24 Jan, 13 | by Barry Pless

Lesley Day sent me this report of an opinion piece written by Rod McClure, director of the Monash Injury Research Institute and printed in The Sidney Morning Herald,one of the leading newspapers in Australia. It notes that the four top-ranked conditions that killed Australians in 2010 were heart disease, cancer, lung disease and injuries but not all attract the same attention. It goes on to make a point many of us believe to lie at the heart of the failure of public health to address injuries as they deserve to be addressed. “(It is) because the community fragments the public health problem of injury into small separate categories – falls, skateboard accidents, snake bites, etc, – in contrast to the way we clump cancers, heart and lung disease into single-issue conditions”.  In contrast, McClure  also calls attention to data in the Lancet’s Global Burden of Disease that show that the incidence of many injury problems has increased over the last 20 years such that they are now leading many of the more ‘popular’ causes of death. Yet, as is true for most countries, the Australian government continues to focus on other health problems, not injuries.

━━━━━━━━━━━━━━━━━━━━━━━━━━━━━━

TASK TO CARRY OUT
Answer these questions from the post on injury and public health:
(a) Who is identified as director of the Monash Injury Research Institute?
(b) Which four conditions were the top-ranked causes of death for Australians in 2010?
(c) According to data in the Lancet's Global Burden of Disease, how has the incidence of many injury problems changed over the last 20 years?
The rows play no part in this exercise.

━━━━━━━━━━━━━━━━━━━━━━━━━━━━━━

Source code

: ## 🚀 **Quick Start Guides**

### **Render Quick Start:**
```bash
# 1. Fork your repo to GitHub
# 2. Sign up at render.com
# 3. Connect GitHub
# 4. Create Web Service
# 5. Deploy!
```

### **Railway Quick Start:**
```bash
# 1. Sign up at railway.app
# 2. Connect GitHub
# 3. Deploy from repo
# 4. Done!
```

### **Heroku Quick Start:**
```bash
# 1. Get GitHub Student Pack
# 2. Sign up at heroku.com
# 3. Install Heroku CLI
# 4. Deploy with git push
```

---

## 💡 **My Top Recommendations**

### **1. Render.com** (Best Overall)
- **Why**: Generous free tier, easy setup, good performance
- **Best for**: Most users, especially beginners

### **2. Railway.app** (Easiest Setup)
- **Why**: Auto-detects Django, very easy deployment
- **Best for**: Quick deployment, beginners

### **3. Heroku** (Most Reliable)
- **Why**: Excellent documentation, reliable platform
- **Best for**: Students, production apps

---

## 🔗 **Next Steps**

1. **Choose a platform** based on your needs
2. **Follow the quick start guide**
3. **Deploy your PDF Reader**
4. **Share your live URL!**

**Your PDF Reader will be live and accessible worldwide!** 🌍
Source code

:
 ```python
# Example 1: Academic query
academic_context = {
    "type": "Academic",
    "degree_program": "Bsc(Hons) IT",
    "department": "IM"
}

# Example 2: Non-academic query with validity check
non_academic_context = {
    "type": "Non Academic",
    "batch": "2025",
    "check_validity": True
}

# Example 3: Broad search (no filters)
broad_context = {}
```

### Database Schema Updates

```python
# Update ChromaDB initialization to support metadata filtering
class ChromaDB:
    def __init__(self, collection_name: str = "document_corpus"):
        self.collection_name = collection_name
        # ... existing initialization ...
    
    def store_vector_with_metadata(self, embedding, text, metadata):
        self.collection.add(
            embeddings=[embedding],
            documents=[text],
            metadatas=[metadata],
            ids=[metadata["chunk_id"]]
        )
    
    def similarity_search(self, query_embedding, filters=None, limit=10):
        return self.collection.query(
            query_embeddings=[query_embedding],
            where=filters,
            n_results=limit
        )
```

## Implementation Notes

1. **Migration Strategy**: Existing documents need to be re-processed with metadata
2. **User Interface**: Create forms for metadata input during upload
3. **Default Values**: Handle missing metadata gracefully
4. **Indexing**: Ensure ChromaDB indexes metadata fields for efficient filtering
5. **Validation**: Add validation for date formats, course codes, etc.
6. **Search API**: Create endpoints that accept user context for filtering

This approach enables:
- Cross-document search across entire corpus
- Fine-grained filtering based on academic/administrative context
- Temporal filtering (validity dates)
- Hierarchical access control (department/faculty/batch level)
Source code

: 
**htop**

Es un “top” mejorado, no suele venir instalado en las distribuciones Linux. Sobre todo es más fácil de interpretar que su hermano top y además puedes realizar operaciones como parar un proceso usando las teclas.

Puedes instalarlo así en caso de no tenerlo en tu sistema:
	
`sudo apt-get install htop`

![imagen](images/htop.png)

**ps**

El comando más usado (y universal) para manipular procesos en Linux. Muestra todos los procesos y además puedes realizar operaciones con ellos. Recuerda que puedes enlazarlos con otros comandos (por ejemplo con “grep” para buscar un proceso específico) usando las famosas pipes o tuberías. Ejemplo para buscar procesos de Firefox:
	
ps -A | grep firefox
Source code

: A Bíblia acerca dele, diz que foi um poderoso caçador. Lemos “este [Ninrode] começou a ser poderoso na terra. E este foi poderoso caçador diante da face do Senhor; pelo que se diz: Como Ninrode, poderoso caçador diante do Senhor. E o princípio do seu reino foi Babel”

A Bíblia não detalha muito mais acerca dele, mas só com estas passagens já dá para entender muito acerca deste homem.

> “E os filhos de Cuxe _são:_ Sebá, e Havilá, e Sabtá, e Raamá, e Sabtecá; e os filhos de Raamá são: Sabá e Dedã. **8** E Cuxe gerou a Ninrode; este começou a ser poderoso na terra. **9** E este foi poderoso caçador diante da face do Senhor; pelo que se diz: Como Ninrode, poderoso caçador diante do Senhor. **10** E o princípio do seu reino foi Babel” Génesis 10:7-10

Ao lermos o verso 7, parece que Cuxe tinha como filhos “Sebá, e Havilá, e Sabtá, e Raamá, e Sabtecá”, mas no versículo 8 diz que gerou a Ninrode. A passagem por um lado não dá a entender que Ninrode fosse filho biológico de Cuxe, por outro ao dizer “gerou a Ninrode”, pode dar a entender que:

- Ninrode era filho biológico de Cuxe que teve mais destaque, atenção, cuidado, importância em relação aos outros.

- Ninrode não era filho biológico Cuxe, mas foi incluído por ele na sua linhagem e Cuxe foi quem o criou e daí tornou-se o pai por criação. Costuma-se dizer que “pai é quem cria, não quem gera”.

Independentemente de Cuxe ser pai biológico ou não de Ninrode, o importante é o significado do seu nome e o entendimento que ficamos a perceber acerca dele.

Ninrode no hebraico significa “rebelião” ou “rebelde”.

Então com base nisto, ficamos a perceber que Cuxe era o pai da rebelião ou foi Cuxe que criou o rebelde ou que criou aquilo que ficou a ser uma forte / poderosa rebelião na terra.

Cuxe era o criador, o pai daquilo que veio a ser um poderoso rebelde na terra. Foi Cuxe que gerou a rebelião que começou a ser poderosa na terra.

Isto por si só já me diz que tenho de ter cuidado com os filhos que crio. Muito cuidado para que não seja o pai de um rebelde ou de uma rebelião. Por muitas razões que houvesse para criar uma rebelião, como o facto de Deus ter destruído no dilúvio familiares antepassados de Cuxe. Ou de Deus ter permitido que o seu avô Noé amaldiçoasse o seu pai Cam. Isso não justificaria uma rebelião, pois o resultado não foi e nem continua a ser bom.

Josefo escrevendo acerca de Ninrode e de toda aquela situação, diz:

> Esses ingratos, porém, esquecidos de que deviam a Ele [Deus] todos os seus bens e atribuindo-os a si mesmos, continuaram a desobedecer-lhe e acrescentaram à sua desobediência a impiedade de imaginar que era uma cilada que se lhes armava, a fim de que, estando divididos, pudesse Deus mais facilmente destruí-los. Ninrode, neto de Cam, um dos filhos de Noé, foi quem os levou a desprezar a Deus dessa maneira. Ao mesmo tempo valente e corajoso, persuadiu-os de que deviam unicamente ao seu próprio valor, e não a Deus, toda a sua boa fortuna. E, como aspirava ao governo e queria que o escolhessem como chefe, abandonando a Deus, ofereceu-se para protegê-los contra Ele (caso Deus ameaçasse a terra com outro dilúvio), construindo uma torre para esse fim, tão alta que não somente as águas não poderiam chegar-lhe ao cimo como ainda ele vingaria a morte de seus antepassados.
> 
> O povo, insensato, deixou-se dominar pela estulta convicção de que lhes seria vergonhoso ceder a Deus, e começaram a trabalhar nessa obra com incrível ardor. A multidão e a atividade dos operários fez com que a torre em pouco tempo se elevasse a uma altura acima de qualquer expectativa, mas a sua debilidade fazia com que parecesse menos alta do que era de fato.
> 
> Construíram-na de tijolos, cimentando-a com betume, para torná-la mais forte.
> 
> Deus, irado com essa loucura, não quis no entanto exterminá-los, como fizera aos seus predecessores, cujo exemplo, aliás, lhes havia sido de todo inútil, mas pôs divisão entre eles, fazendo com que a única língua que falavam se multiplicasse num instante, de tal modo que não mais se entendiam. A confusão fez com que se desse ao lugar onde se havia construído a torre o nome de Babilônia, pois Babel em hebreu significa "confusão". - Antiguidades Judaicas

━━━━━━━━━━━━━━━━━━━━━━━━━━━━━━

ANSWER SPACE
(a) Rod McClure
(b) Heart disease, cancer, lung disease and injuries
(c) It has increased.